FIG. 1 is a functional block diagram showing the configuration of the present invention, FIG. 2 is a system diagram showing an embodiment of the invention, FIG. 3 is a flow chart showing control contents, and FIG. 4(a). (b) is a diagram showing a map of the ignition timing retardation correction amount and the auxiliary thrust increase correction amount, and FIG. 5 is a diagram showing the control characteristics. ■...Engine 6...Throttle valve 8...
・Auxiliary air control valve 9...Fuel injection valve 10...
Ignition plug 11...Ignition coil I3...Control unit I6...Water temperature sensor I7...Throttle sensor Patent applicant Japan Electronics Co., Ltd.
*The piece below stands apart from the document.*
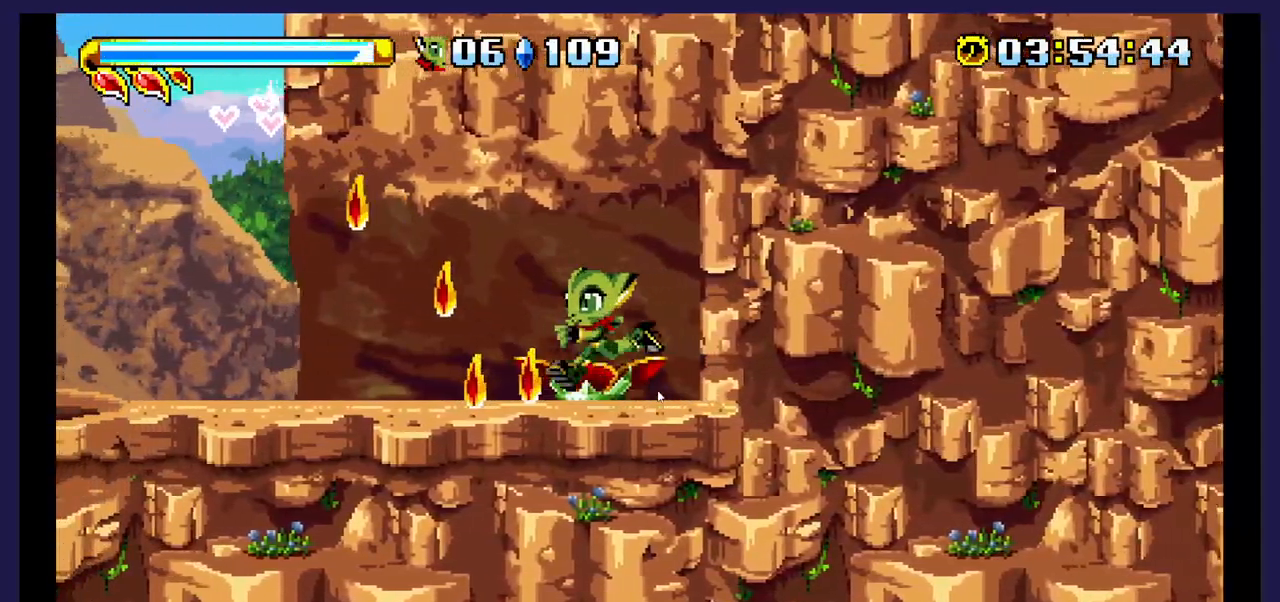
{"buttons": ["DPAD_LEFT"], "events": []}
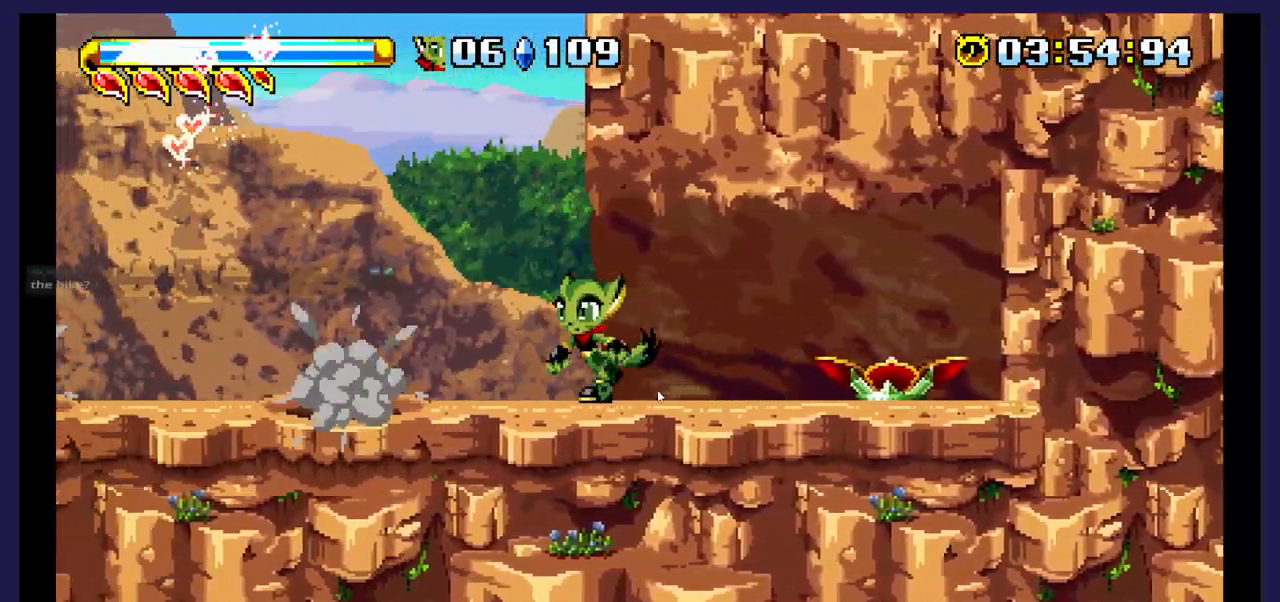
{"buttons": ["A"], "events": [[217, "DPAD_LEFT", "up"], [317, "A", "down"], [317, "DPAD_RIGHT", "down"], [417, "DPAD_RIGHT", "up"]]}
Representative Patent attorney Hayabusa Fujio Sasashima

Claims (1)

[Claims] In a vehicle having an automatic transmission, a start detecting means for detecting the start of the vehicle, a water temperature detecting means for detecting the engine cooling water temperature, a throttle valve opening detecting means for detecting the throttle valve opening, and The ignition timing retard means retards the ignition timing by an amount corresponding to the water temperature and throttle valve opening at that time, and the engine bypasses the throttle valve by an amount corresponding to the water temperature and throttle valve opening at the time of starting the vehicle. 1. A vehicle start control device comprising: auxiliary air increasing means for increasing the amount of auxiliary air to be supplied.